After receiving hundreds of billions of dollars in bailouts in the wake of the 2008 financial crisis, banks often did not come to the aid of credit-starved American businesses. Instead, it seems many banks went back to making the same high-risk bets that left them in need of government support in the first place.
Despite claims by government officials at the height of the financial crisis that bailouts would lead to more lending, banks that received bailout funding didn't increase total lending, according to a new study out of the University of Michigan.
But the banks did shift their investments toward risky loans and investments, including mortgage-backed securities. Under few guidelines, banks largely treated the bailouts as a windfall and, more importantly, a reassurance that the government would come to the rescue in the future, said the paper's co-authors, University of Michigan assistant finance professors Ran Duchin and Denis Sosyura.

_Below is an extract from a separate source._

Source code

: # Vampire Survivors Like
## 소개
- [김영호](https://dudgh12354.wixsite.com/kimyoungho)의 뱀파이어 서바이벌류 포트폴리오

The paper, released earlier this week, argued that the key factor predicting more risk-taking was not the bailout money itself, but the message that the government had the banks' back.
Banks that received bailout money were most inclined toward investing more money in speculative trading, corporate bonds, and mortgage-backed securities, Duchin said in an interview with The Huffington Post.
A higher level of risk-taking among major banks could make the financial system more prone to crisis, as banks face higher chances of seeing borrowers default and investments not pay off. Duchin said that risk-taking "definitely destabilizes the financial system."
With lagging economic growth, banks have had to compete more to find ways to reap profits. The overall demand for loans remains weak. As a result, many banks have lowered their standards while attempting to identify profit-making opportunities in a limp economy, said Gregory Daco, principal U.S. economist at IHS Global Insight.
Since the beginning of this year, banks have been easing their lending standards on most types of loans, especially those to corporations, according to the Federal Reserve. Banks have made 74 percent more floating-rate loans to junk-rated companies during the first eight months of this year compared to the same period last year, according to a study by the research firm Dealogic, the Wall Street Journal reported.
Another recent study found that financial institutions that actively lobbied the government in the years leading up to the financial crisis both were more likely to benefit from the government bailouts starting in 2008 and to have faster-growing portfolios of high-risk loans.
The Michigan study's co-authors said the government should have set clear guidelines for how banks spent bailout funds and should have tracked where that money went.
"Basically, they [the banks] just added it to total capital and did what they wanted," co-author Sosyura said.